Information provided
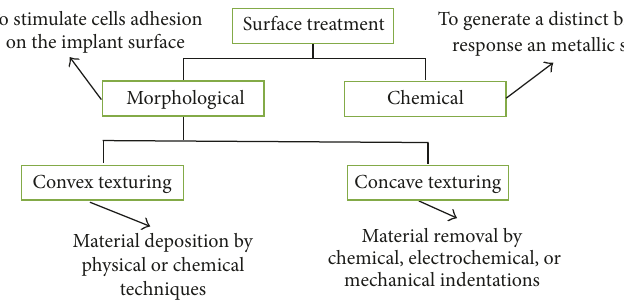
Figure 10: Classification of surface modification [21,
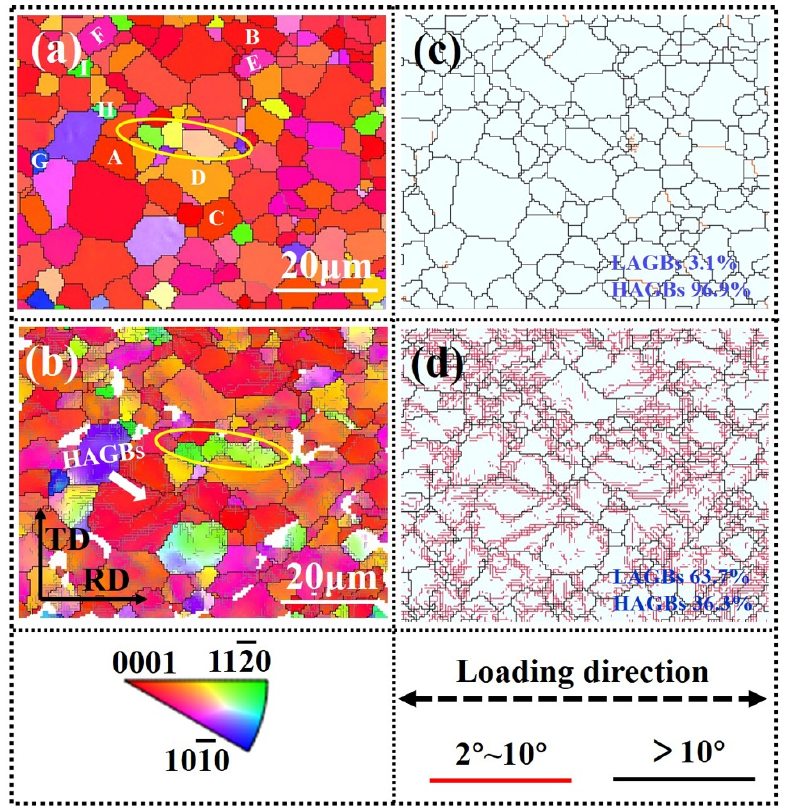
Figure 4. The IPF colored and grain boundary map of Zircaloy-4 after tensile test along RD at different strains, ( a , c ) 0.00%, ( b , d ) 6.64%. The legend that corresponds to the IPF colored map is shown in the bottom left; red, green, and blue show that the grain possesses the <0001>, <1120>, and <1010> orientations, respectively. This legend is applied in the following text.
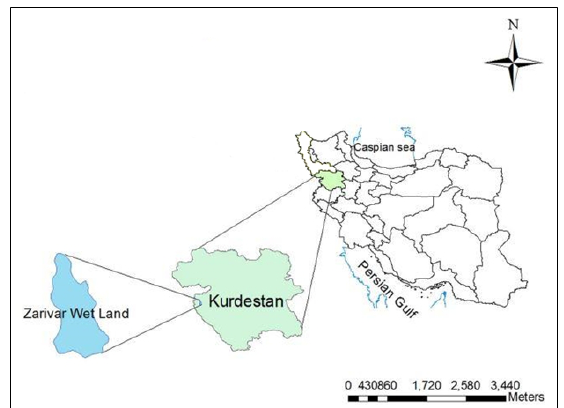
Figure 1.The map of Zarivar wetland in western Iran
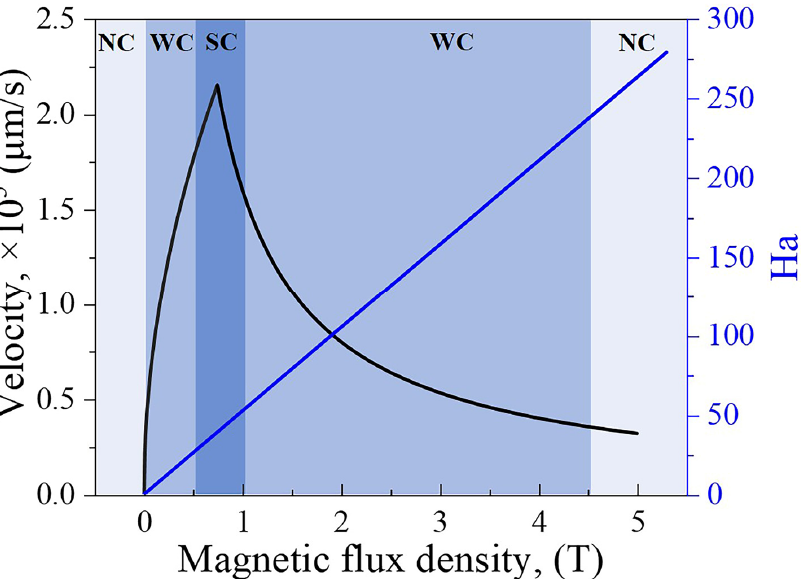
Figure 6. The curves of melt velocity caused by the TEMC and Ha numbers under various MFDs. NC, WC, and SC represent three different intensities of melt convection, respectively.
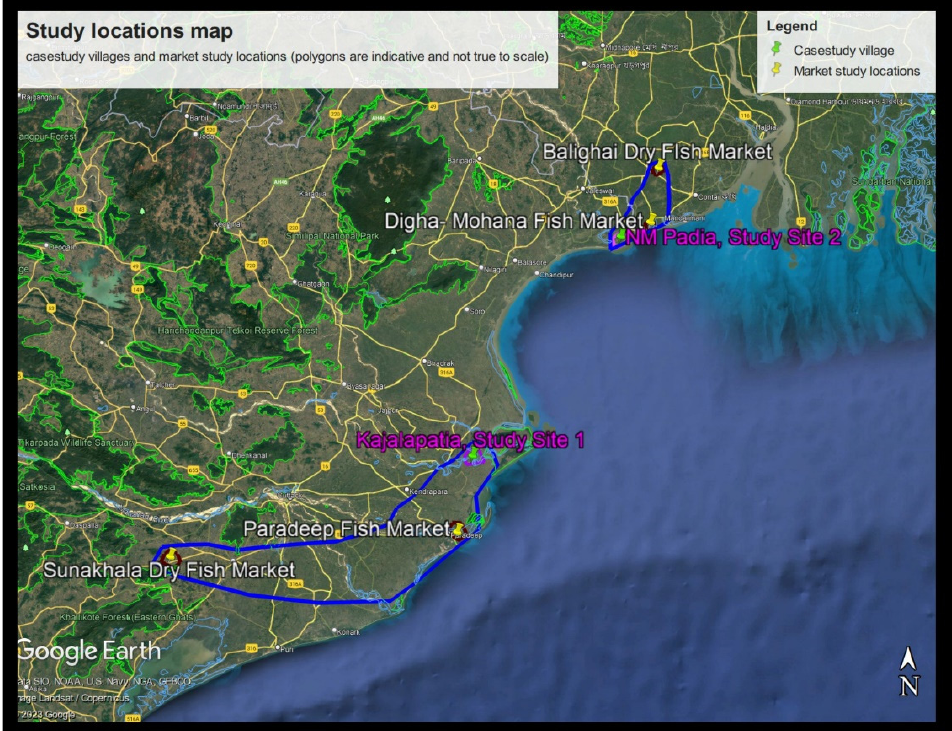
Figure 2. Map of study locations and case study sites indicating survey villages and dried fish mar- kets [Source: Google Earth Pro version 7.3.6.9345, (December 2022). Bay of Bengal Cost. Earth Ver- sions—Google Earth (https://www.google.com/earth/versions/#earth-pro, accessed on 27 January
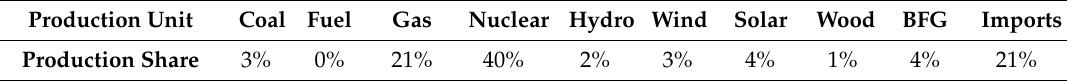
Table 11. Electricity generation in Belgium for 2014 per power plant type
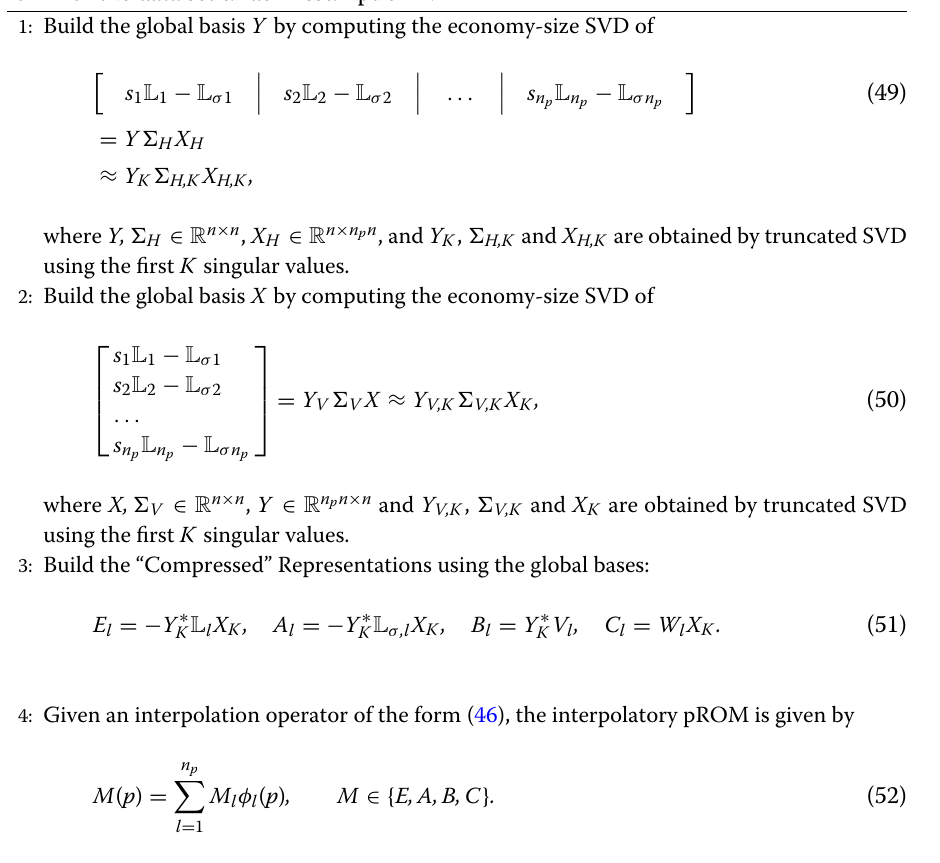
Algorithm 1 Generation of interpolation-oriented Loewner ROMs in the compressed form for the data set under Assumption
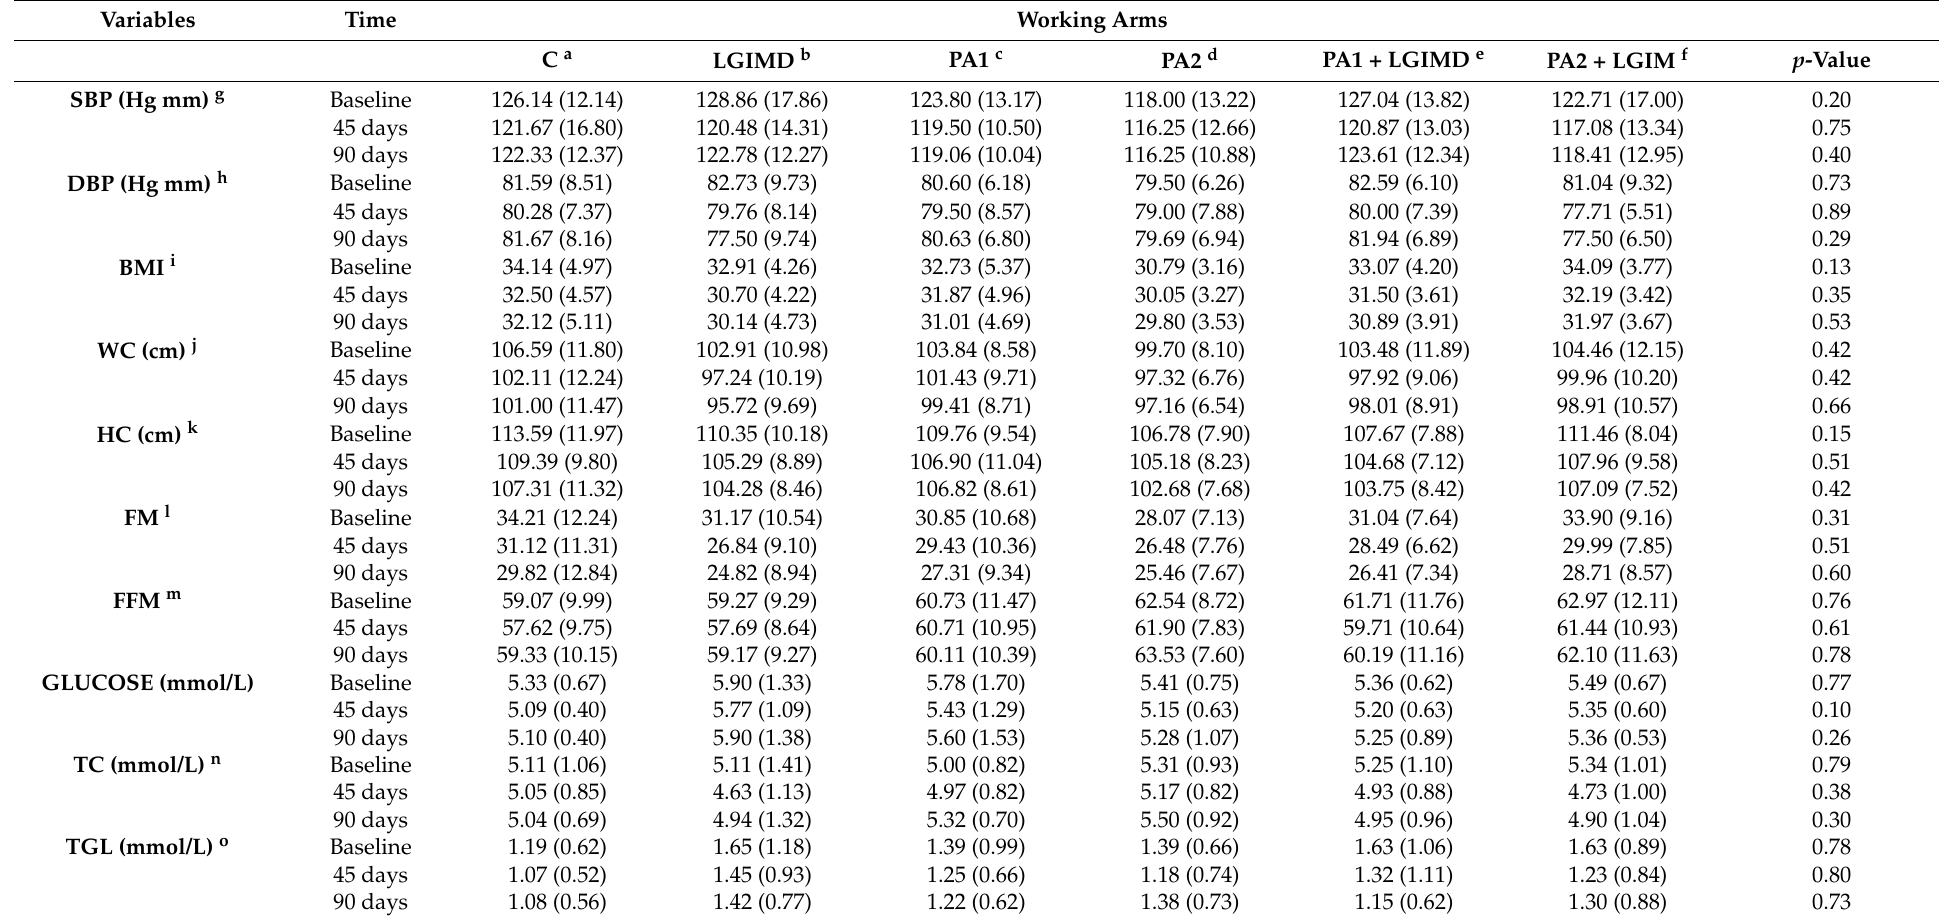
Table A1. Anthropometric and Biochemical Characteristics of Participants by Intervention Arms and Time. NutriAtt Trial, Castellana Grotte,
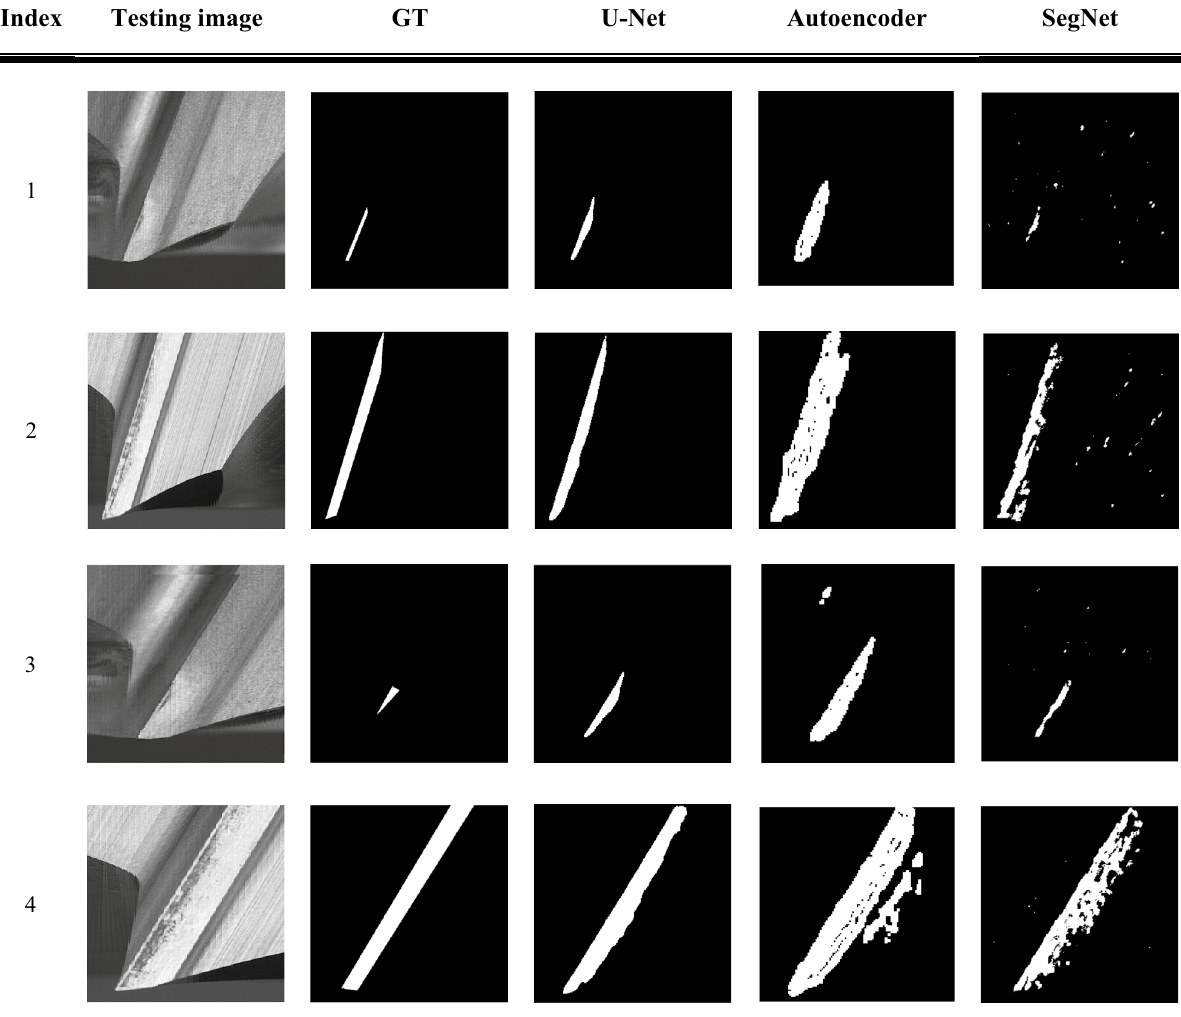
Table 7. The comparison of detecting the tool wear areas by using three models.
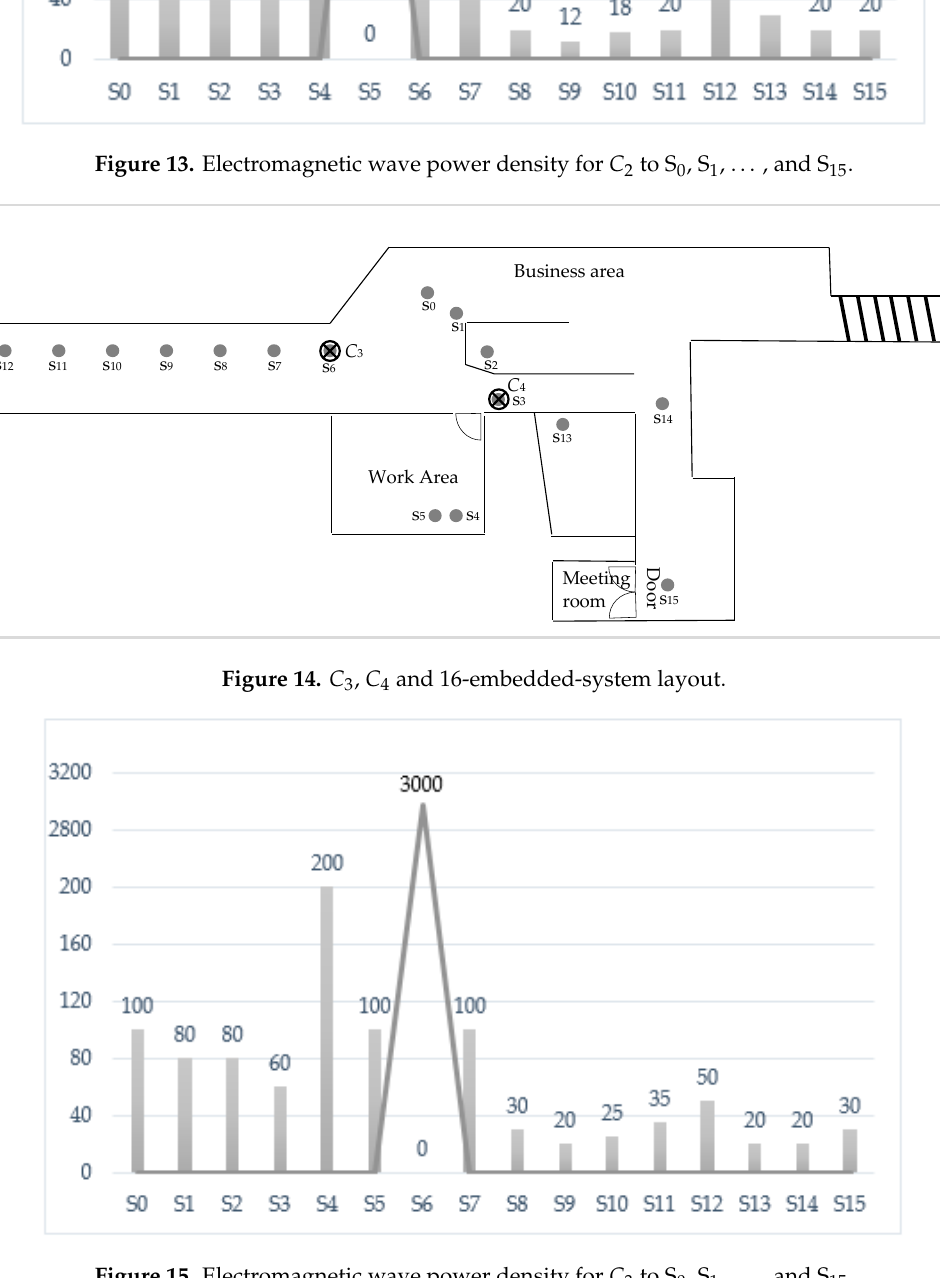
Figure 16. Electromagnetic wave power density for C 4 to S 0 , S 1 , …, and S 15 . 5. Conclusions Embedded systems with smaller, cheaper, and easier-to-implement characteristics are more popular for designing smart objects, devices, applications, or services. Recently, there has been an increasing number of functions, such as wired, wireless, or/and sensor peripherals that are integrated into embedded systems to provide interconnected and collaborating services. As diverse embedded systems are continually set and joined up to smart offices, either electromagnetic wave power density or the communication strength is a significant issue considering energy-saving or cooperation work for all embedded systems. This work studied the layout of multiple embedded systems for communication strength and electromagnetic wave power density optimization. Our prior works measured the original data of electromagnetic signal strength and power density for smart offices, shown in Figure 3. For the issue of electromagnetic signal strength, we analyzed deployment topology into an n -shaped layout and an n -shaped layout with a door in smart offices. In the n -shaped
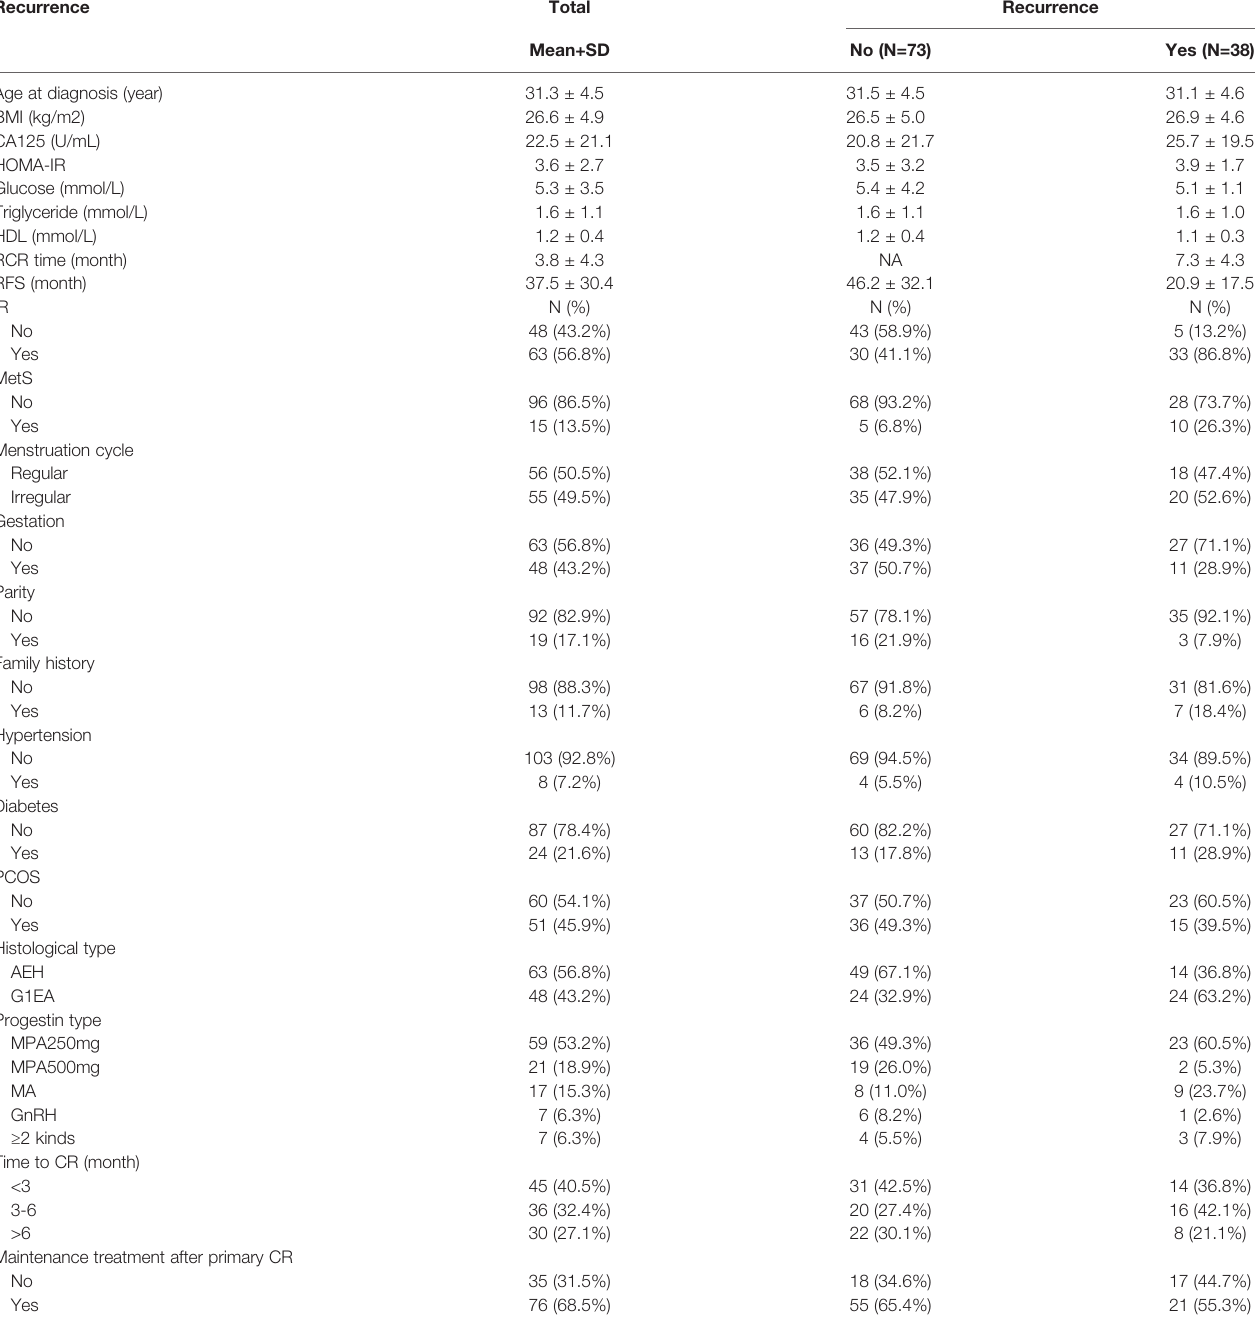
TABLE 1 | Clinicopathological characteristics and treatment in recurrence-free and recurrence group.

Task statement
Please output all of the entries above exactly, but without any picture.

Result of this task
Figure 10: Classification of surface modification [21,
Figure 4. The IPF colored and grain boundary map of Zircaloy-4 after tensile test along RD at different strains, ( a , c ) 0.00%, ( b , d ) 6.64%. The legend that corresponds to the IPF colored map is shown in the bottom left; red, green, and blue show that the grain possesses the <0001>, <1120>, and <1010> orientations, respectively. This legend is applied in the following text.
Figure 1.The map of Zarivar wetland in western Iran
Figure 6. The curves of melt velocity caused by the TEMC and Ha numbers under various MFDs. NC, WC, and SC represent three different intensities of melt convection, respectively.
Figure 2. Map of study locations and case study sites indicating survey villages and dried fish mar- kets [Source: Google Earth Pro version 7.3.6.9345, (December 2022). Bay of Bengal Cost. Earth Ver- sions—Google Earth (https://www.google.com/earth/versions/#earth-pro, accessed on 27 January
Table 11. Electricity generation in Belgium for 2014 per power plant type
Algorithm 1 Generation of interpolation-oriented Loewner ROMs in the compressed form for the data set under Assumption
Table A1. Anthropometric and Biochemical Characteristics of Participants by Intervention Arms and Time. NutriAtt Trial, Castellana Grotte,
Table 7. The comparison of detecting the tool wear areas by using three models.
Figure 16. Electromagnetic wave power density for C 4 to S 0 , S 1 , …, and S 15 . 5. Conclusions Embedded systems with smaller, cheaper, and easier-to-implement characteristics are more popular for designing smart objects, devices, applications, or services. Recently, there has been an increasing number of functions, such as wired, wireless, or/and sensor peripherals that are integrated into embedded systems to provide interconnected and collaborating services. As diverse embedded systems are continually set and joined up to smart offices, either electromagnetic wave power density or the communication strength is a significant issue considering energy-saving or cooperation work for all embedded systems. This work studied the layout of multiple embedded systems for communication strength and electromagnetic wave power density optimization. Our prior works measured the original data of electromagnetic signal strength and power density for smart offices, shown in Figure 3. For the issue of electromagnetic signal strength, we analyzed deployment topology into an n -shaped layout and an n -shaped layout with a door in smart offices. In the n -shaped
TABLE 1 | Clinicopathological characteristics and treatment in recurrence-free and recurrence group.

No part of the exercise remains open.